The facility had to repay the inflated mortgage principal and interest out of its operating account, the complaint alleged. Under its “predatory” lease agreement with the related-party property holding company, the facility had to pay monthly debt service on the mortgage, plus $50,000 per month, and profits of up to $1 million per year, according to the complaint. With the triple-net lease, the tenant was also responsible for real estate taxes, building insurance, maintenance and utilities. Such hefty expenses helped create the false impression that the facility is unprofitable, the complaint alleged. 

“Most nursing homes are complaining they’re losing money,” whereas profits are often siphoned out through related-party organizations, said Charlene Harrington, professor emerita at the University of California San Francisco. 

Fuchs testified that Lahasky was at the “top of the pyramid,” responsible for handling lease agreements, bank accounts, and managing operations at the Villages, according to the complaint. Lahasky testified that he “can’t manage… a falafel stand,” the complaint said. 

Among the owners of the real property holding company, according to the complaint, is Benjamin Landa, another major New York nursing home investor. Lahasky told MarketWatch earlier this year that Landa helped him get into the nursing home business about a decade ago. 

“The lawsuit has no merit whatsoever,” said Howard Fensterman, an attorney for Landa, adding that Landa owns an 8% interest in the real estate entity and is not an owner of the nursing home operations. “A landlord can always refinance a building and take money out of the building if they choose,” he said. “It has nothing to do with the operations.” 

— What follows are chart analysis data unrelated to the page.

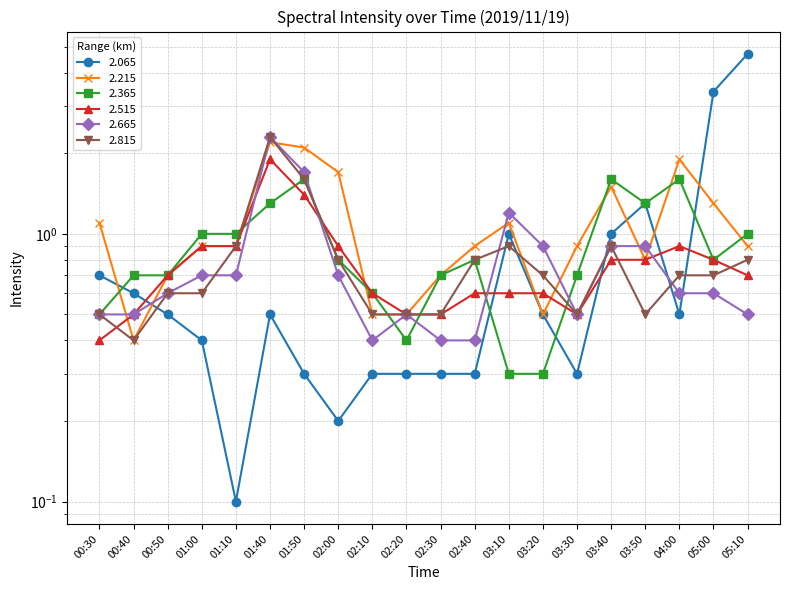

What is the label of the 15th point from the right?

01:40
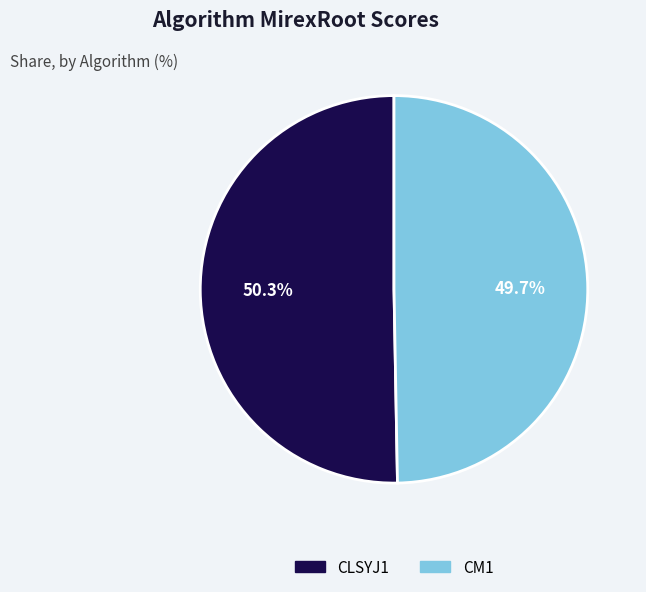

Combined, do CLSYJ1 and CM1 account for over 50%?

Yes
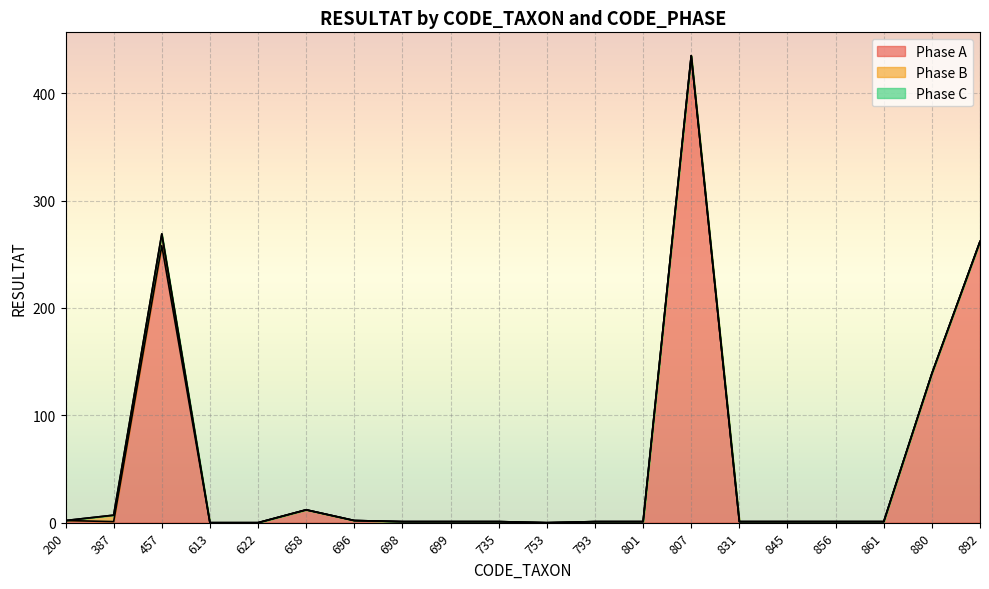

Which series has the largest total across all categories?

Phase A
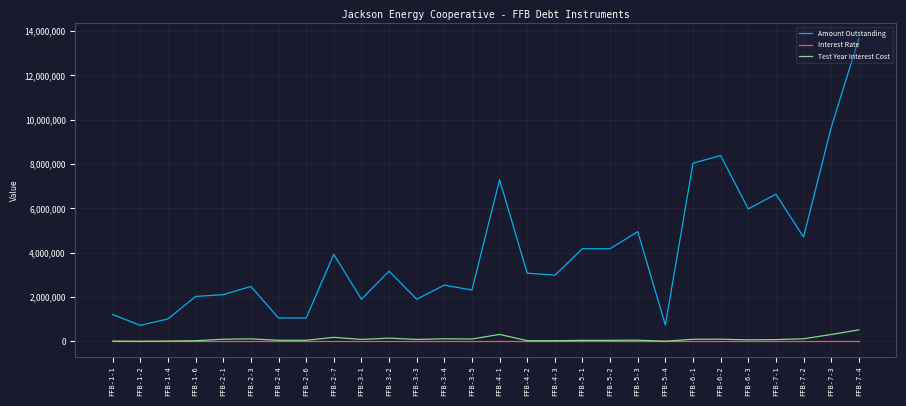

What is the sum of the Test Year Interest Cost values at FFB-7-2 and FFB-2-6?

165299.2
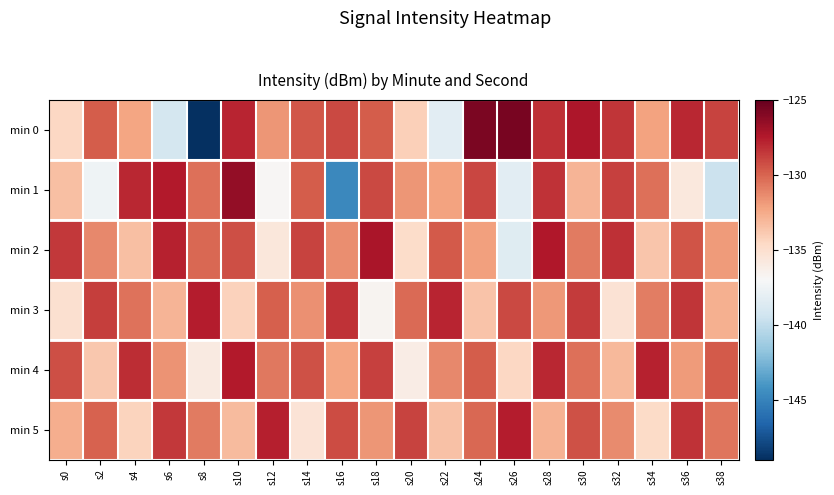

Between s32 and s38, which series saw the biggest shift?

min 1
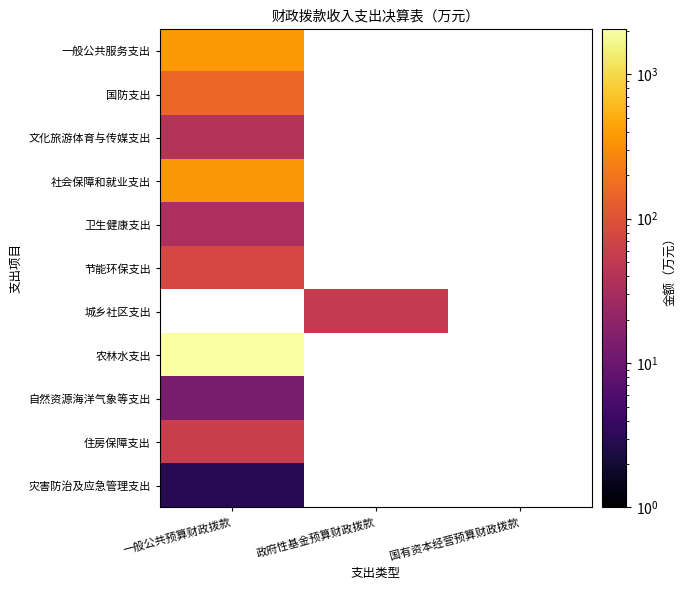

How many data points in 城乡社区支出 are above 53?

1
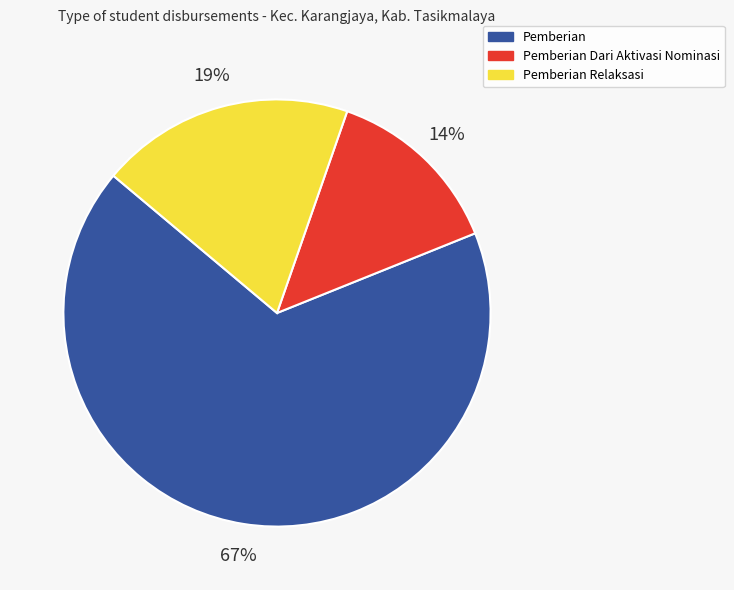

Does any single category account for the majority?

Yes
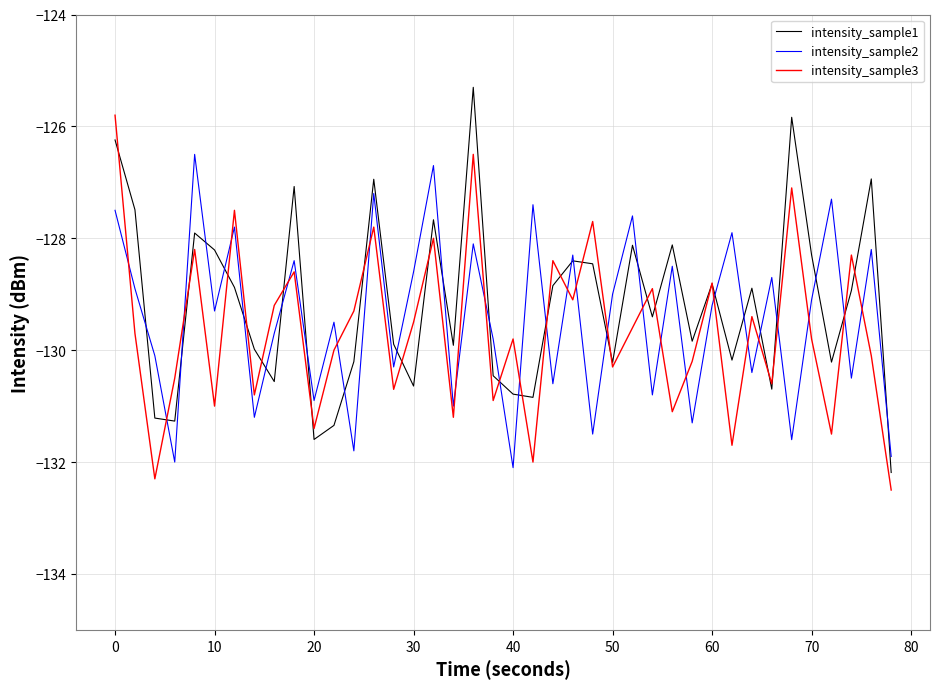

What is the smallest value displayed?

-132.5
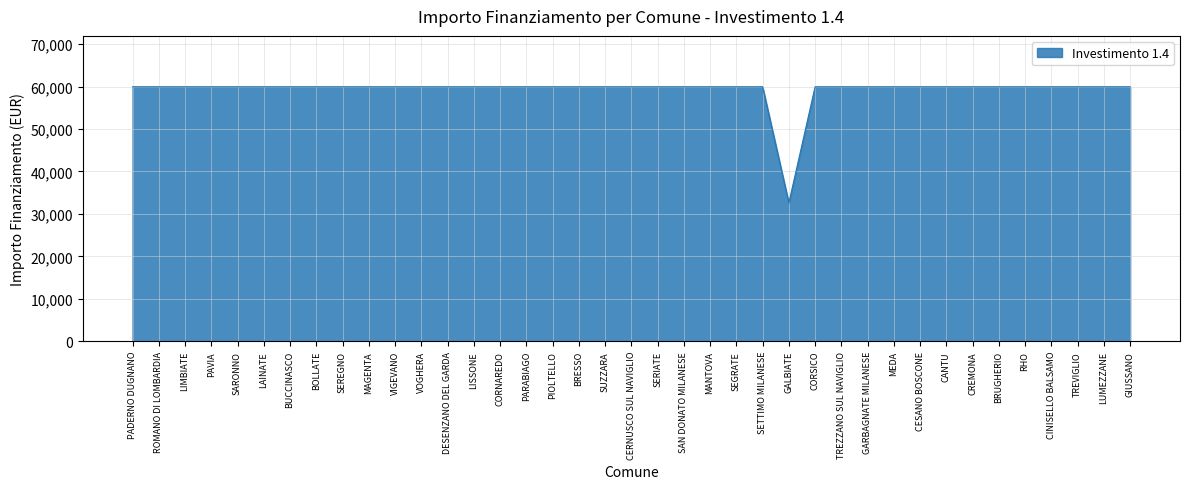

What is the minimum value shown in the chart?

32589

Staffing and resident care suffered as hefty profits were extracted, according to the complaint. Residents allegedly suffered malnourishment and dehydration and developed severe infections due to inadequate wound care. One resident sent a friend more than 1,000 texts asking for help with getting food and water and other basics, according to the complaint. The New York attorney general’s Medicaid fraud control unit calculated that if the owners had paid themselves just $360,000 less in 2020, the Villages could have provided an additional 15,000 hours of direct care to residents during that first year of the pandemic. The facility was so short-staffed that COVID quarantine protocols weren’t followed, and employees who had a fever were told to go outside for an hour before having their temperature checked again, according to the complaint. Early last year CMS labeled the Villages a “special focus facility,” a designation for nursing homes with several years worth of serious quality issues.   

The New York attorney general is seeking restitution of the money the defendants “fraudulently transferred” to themselves, appointment of a receiver and financial monitor to oversee the facility’s financial operations, and an order removing Lahasky and his partners from any role at the Villages and any related entity, among other measures, according to the complaint. 

The New York case adds to a long string of legal troubles for Lahasky-affiliated facilities. Sam Halper, also named as a defendant in James’s lawsuit, was indicted in August for allegedly falsifying staffing records at a Pennsylvania nursing home co-owned by Lahasky. CHMS Group, another defendant in the James case and a Lahasky-affiliated provider of administrative services, is also a defendant, along with several facilities co-owned by Lahasky, in a U.S. Department of Labor lawsuit alleging a failure to compensate employees for all overtime hours worked. Attorneys for Halper, who pleaded not guilty to federal criminal charges, did not respond to a request for comment. CHMS has denied the Labor Department allegations in court. A lawyer for CHMS Group did not respond to a request for comment.